Supplied records →
Content starts

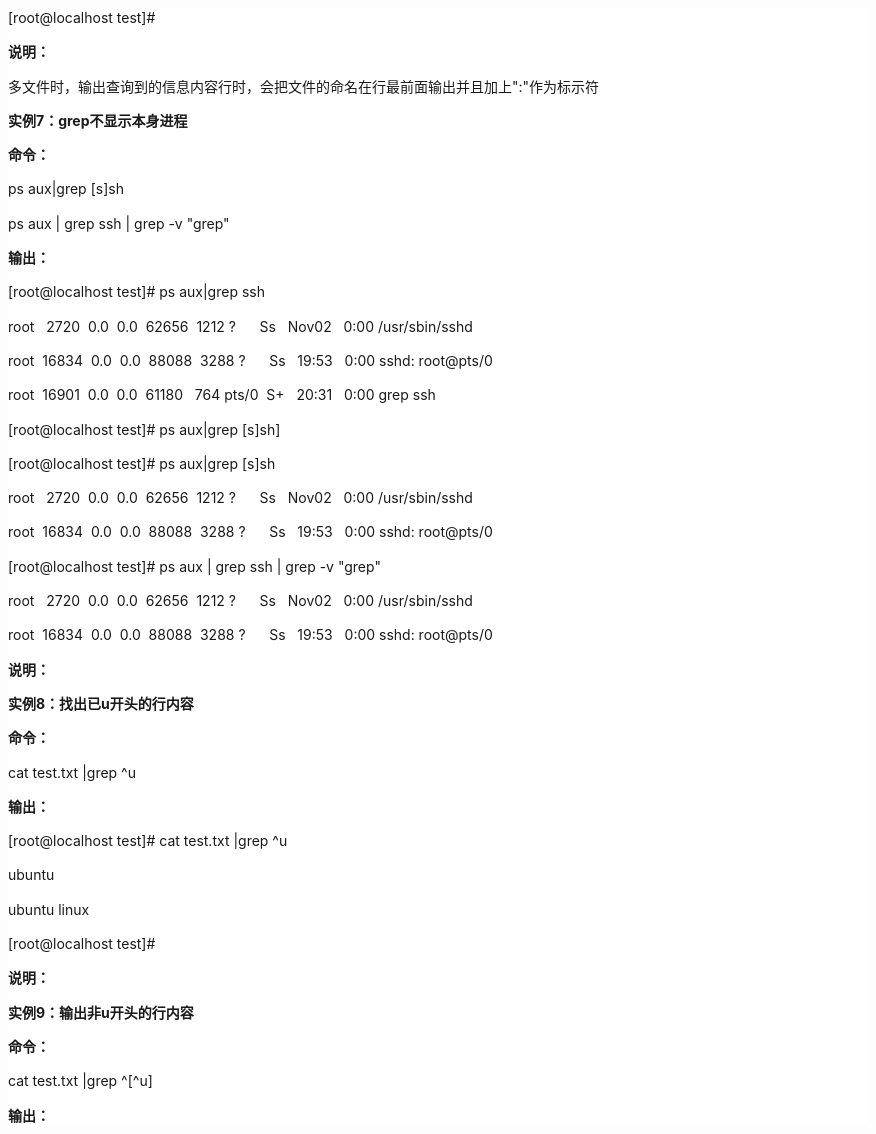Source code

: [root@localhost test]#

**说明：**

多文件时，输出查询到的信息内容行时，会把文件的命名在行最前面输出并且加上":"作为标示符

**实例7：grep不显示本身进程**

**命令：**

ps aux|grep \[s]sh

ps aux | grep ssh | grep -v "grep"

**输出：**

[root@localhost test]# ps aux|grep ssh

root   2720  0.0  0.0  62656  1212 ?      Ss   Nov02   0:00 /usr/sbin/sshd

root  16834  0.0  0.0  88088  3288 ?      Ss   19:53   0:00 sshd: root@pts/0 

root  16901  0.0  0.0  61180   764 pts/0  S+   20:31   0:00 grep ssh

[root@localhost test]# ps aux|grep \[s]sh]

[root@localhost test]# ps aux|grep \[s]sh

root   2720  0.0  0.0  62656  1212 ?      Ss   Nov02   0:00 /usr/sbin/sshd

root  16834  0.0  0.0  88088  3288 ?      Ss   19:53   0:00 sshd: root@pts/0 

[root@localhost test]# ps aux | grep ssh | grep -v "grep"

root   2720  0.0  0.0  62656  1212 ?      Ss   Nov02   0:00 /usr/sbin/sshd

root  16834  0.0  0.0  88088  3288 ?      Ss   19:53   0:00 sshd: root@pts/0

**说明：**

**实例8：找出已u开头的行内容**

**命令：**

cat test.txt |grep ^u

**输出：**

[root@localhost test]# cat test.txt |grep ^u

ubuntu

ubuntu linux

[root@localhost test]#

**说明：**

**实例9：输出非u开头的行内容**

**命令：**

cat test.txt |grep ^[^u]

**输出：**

Content ends

Exercise instructions → How many lines in the material above contain the string "localhost"? Reply with the number alone.

Problem solution → 7